Collected data:

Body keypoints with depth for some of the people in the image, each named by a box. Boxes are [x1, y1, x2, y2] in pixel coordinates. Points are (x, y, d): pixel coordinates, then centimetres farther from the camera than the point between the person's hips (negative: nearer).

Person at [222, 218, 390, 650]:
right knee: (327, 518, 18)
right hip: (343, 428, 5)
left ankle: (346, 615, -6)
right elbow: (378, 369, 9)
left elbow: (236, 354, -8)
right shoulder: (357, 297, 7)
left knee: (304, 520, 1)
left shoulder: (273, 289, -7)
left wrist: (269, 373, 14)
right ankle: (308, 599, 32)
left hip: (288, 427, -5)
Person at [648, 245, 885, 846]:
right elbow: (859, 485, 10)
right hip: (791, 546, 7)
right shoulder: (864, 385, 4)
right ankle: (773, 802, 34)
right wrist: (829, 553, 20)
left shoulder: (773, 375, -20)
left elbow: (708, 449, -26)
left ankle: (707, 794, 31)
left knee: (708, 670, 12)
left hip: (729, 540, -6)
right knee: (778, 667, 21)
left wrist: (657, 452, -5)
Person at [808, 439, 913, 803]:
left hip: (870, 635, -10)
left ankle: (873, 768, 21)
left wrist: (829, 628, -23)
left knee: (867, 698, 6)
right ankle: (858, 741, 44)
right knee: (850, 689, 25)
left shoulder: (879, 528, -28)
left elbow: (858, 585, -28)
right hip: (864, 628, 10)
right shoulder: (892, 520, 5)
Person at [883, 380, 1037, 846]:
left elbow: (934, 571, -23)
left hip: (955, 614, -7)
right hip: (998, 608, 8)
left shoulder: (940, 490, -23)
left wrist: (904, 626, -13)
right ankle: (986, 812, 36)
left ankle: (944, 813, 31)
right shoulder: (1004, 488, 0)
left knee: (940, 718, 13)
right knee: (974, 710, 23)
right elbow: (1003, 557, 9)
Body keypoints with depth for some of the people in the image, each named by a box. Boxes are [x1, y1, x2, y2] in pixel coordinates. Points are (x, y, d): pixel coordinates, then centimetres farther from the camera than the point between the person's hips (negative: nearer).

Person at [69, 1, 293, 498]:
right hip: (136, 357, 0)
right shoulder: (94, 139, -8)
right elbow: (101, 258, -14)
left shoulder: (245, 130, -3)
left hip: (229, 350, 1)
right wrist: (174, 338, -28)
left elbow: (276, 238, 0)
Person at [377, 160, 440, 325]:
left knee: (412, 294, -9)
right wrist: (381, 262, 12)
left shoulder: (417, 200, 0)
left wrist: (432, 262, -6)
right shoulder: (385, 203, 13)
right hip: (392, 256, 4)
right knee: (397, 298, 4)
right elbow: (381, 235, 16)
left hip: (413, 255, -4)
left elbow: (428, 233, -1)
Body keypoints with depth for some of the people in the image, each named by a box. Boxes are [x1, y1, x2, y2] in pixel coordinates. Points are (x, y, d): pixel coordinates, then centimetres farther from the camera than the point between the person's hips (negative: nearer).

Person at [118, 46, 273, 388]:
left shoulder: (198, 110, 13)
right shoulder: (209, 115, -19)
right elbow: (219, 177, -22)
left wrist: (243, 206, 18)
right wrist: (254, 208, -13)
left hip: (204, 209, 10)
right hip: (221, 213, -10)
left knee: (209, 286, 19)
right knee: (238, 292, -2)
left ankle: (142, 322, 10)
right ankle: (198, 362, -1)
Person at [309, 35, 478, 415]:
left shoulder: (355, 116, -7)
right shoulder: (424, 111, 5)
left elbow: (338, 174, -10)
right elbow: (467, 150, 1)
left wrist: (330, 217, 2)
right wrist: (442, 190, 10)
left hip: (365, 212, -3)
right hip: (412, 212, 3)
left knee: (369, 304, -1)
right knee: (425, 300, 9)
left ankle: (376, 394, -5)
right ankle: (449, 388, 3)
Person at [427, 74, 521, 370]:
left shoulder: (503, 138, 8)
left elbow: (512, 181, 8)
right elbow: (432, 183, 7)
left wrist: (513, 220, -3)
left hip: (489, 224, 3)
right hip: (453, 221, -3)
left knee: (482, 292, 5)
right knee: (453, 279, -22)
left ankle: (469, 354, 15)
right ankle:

◆ **Exercise instructions**:
Restate the data above word for word, please.

◆ **The completed task**:
Body keypoints with depth for some of the people in the image, each named by a box. Boxes are [x1, y1, x2, y2] in pixel coordinates. Points are (x, y, d): pixel coordinates, then centimetres farther from the camera than the point between the person's hips (negative: nearer).

Person at [222, 218, 390, 650]:
right knee: (327, 518, 18)
right hip: (343, 428, 5)
left ankle: (346, 615, -6)
right elbow: (378, 369, 9)
left elbow: (236, 354, -8)
right shoulder: (357, 297, 7)
left knee: (304, 520, 1)
left shoulder: (273, 289, -7)
left wrist: (269, 373, 14)
right ankle: (308, 599, 32)
left hip: (288, 427, -5)
Person at [648, 245, 885, 846]:
right elbow: (859, 485, 10)
right hip: (791, 546, 7)
right shoulder: (864, 385, 4)
right ankle: (773, 802, 34)
right wrist: (829, 553, 20)
left shoulder: (773, 375, -20)
left elbow: (708, 449, -26)
left ankle: (707, 794, 31)
left knee: (708, 670, 12)
left hip: (729, 540, -6)
right knee: (778, 667, 21)
left wrist: (657, 452, -5)
Person at [808, 439, 913, 803]:
left hip: (870, 635, -10)
left ankle: (873, 768, 21)
left wrist: (829, 628, -23)
left knee: (867, 698, 6)
right ankle: (858, 741, 44)
right knee: (850, 689, 25)
left shoulder: (879, 528, -28)
left elbow: (858, 585, -28)
right hip: (864, 628, 10)
right shoulder: (892, 520, 5)
Person at [883, 380, 1037, 846]:
left elbow: (934, 571, -23)
left hip: (955, 614, -7)
right hip: (998, 608, 8)
left shoulder: (940, 490, -23)
left wrist: (904, 626, -13)
right ankle: (986, 812, 36)
left ankle: (944, 813, 31)
right shoulder: (1004, 488, 0)
left knee: (940, 718, 13)
right knee: (974, 710, 23)
right elbow: (1003, 557, 9)
Body keypoints with depth for some of the people in the image, each named by a box. Boxes are [x1, y1, x2, y2] in pixel coordinates. Points are (x, y, d): pixel coordinates, then centimetres farther from the camera than the point between the person's hips (negative: nearer).

Person at [69, 1, 293, 498]:
right hip: (136, 357, 0)
right shoulder: (94, 139, -8)
right elbow: (101, 258, -14)
left shoulder: (245, 130, -3)
left hip: (229, 350, 1)
right wrist: (174, 338, -28)
left elbow: (276, 238, 0)
Person at [377, 160, 440, 325]:
left knee: (412, 294, -9)
right wrist: (381, 262, 12)
left shoulder: (417, 200, 0)
left wrist: (432, 262, -6)
right shoulder: (385, 203, 13)
right hip: (392, 256, 4)
right knee: (397, 298, 4)
right elbow: (381, 235, 16)
left hip: (413, 255, -4)
left elbow: (428, 233, -1)
Body keypoints with depth for some of the people in the image, each named by a box. Boxes are [x1, y1, x2, y2] in pixel coordinates. Points are (x, y, d): pixel coordinates, then centimetres farther from the camera than the point between the person's hips (negative: nearer).

Person at [118, 46, 273, 388]:
left shoulder: (198, 110, 13)
right shoulder: (209, 115, -19)
right elbow: (219, 177, -22)
left wrist: (243, 206, 18)
right wrist: (254, 208, -13)
left hip: (204, 209, 10)
right hip: (221, 213, -10)
left knee: (209, 286, 19)
right knee: (238, 292, -2)
left ankle: (142, 322, 10)
right ankle: (198, 362, -1)
Person at [309, 35, 478, 415]:
left shoulder: (355, 116, -7)
right shoulder: (424, 111, 5)
left elbow: (338, 174, -10)
right elbow: (467, 150, 1)
left wrist: (330, 217, 2)
right wrist: (442, 190, 10)
left hip: (365, 212, -3)
right hip: (412, 212, 3)
left knee: (369, 304, -1)
right knee: (425, 300, 9)
left ankle: (376, 394, -5)
right ankle: (449, 388, 3)
Person at [427, 74, 521, 370]:
left shoulder: (503, 138, 8)
left elbow: (512, 181, 8)
right elbow: (432, 183, 7)
left wrist: (513, 220, -3)
left hip: (489, 224, 3)
right hip: (453, 221, -3)
left knee: (482, 292, 5)
right knee: (453, 279, -22)
left ankle: (469, 354, 15)
right ankle:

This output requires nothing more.